- _AANGEHAALDE PASSAGE_
——

Aanvraagproces Bijna de helft van de Wmo-aanvragen die in 2013 werden ingediend bij de gemeente Roosendaal, betroffen aanvragen voor huishoudelijke hulp. Ongeveer een derde van de cliënten vroeg een voorziening voor collectief vervoer aan. De scootmobiel en rolstoel werden het minst aangevraagd. Over het gehele aanvraagproces is ongeveer 80% van de cliënten tevreden. Dat blijkt ook uit de verschillende aspecten van het aanvraagproces: vrijwel alle onderdelen hebben een tevredenheidsscore rond of boven de 75%. Het meest tevreden zijn cliënten over de informatieverstrekking en de manier waarop zij door medewerkers van de gemeente bejegend worden. Het minst tevreden is men over de wachttijd tussen het moment dat men de aanvraag doet en het moment van beschikking. Toch is nog zo'n driekwart van de cliënten tevreden over dit onderdeel. Een derde van de cliënten zegt geen informatie te hebben gehad over de mogelijkheden van het Persoonsgebonden Budget (PGB). Nog een kwart weet dit niet meer. Van de mensen die de informatie wel hebben gehad, is vrijwel iedereen tevreden over de duidelijkheid van de informatie.
Gebruik van de Wmo-voorziening Veruit de meest gebruikte Wmo-voorziening onder de cliënten is hulp bij het huishouden, gevolgd door het collectief vervoer. Ongeveer 13% van de cliënten maakt gebruik van het PGB voor de financiering van hun Wmo-voorziening. Deze wordt uitsluitend gebruikt voor de hulp bij het huishouden en de scootmobiel. De cliënten die gebruik maken van het PGB zijn hier allemaal tevreden over.

——

- _DATASETFRAGMENTEN_
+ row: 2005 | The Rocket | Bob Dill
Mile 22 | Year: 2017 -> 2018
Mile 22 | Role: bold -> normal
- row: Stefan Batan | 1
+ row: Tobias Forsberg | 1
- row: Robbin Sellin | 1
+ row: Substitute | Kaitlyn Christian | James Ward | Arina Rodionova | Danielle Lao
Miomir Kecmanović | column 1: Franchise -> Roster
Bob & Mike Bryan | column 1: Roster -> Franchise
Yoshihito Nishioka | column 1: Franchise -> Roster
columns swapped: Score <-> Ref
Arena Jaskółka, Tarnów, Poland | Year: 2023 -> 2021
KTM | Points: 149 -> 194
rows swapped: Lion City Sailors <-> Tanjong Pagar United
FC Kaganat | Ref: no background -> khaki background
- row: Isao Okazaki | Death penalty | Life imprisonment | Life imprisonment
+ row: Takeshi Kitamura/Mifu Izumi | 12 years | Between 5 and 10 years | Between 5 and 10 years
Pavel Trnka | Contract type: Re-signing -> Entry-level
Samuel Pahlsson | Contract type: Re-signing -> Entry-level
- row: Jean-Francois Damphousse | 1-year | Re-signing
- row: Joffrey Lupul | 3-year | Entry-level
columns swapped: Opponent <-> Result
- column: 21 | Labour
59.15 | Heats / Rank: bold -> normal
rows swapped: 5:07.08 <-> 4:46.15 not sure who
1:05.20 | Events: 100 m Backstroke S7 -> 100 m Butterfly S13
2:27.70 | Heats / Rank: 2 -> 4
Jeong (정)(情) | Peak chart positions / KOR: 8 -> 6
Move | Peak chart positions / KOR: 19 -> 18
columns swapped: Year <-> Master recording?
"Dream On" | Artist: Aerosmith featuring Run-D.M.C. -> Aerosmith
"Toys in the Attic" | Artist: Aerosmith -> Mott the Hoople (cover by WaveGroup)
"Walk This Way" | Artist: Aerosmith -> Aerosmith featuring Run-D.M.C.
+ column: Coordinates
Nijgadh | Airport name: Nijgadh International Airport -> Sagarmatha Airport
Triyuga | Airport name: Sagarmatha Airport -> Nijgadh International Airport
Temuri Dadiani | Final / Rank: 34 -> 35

——

- _WAT WORDT GEVRAAGD_
Beantwoord de volgende vragen over de tekst over Wmo-cliënten in Roosendaal.
(a) Over welk onderdeel van het aanvraagproces zijn cliënten het minst tevreden?
(b) Welk deel van de cliënten zegt geen informatie te hebben gehad over de mogelijkheden van het PGB?
(c) Voor welke voorzieningen wordt het PGB uitsluitend gebruikt?

- _VERWACHT ANTWOORD_
(a) De wachttijd tussen het moment van de aanvraag en het moment van beschikking.
(b) Een derde van de cliënten.
(c) Voor de hulp bij het huishouden en de scootmobiel.